### [Extrait du document]
Achille

Achille retirant la flèche mortelle.
Achille retirant la flèche mortelle.

Cet article est extrait de l'ouvrage Larousse « Dictionnaire de mythologie grecque et romaine ».

Fils de Pélée (donc descendant direct de Zeus) et de Thétis, et roi de Thessalie.

C'est le tombeau du vaillant Achille, que les Grecs ont élevé pour effrayer les Troyens et leurs descendants. Ils l'ont élevé près du rivage, afin que la mer pût honorer de ses gémissements le fils de la divine Thétis.

Pour savoir si l'enfant qu'elle a mis au monde est d'essence divine, c'est-à-dire immortel, Thétis brûle son corps à la flamme d'un brasier, puis, durant le jour, elle l'oint d'ambroisie : ainsi se tiendra éloignée de lui l'odieuse vieillesse, qu'il a héritée de son père, un simple mortel. L'expérience nocturne est sur le point de se renouveler lorsque Pélée apparaît ; il pousse un cri en voyant le bébé qui se contorsionne dans les flammes, obligeant ainsi sa femme à interrompre ses pratiques. Thétis abandonne le nouveau-né à Pélée et retourne auprès des Néréides. Pélée confie alors son fils au Centaure Chiron, sur le mont Pélion. Mais la légende la plus connue est sans doute la suivante : si Thétis tient à rendre son fils immortel, plutôt que de le soumettre aux flammes, pourquoi ne pas le tremper dans le Styx ? Forte de ce conseil, que lui donne Pélée, la Néréide plonge le nouveau-né dans le fleuve des Enfers, aux eaux miraculeuses ; mais le talon, par lequel la mère tient l'enfant, n'est pas immergé et reste vulnérable ; Thétis confie ensuite son fils au Centaure Chiron.

### [Entrées fournies]
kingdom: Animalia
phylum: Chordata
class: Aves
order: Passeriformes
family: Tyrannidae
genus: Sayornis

### [Tâche à réaliser]
Recopiez à l'identique, dans l'extrait sur Achille, tout le passage depuis « C'est le tombeau » jusqu'à « la divine Thétis. » inclus. Les entrées proviennent d'une autre source que l'extrait sur Achille.

### [Réponse attendue]
C'est le tombeau du vaillant Achille, que les Grecs ont élevé pour effrayer les Troyens et leurs descendants. Ils l'ont élevé près du rivage, afin que la mer pût honorer de ses gémissements le fils de la divine Thétis.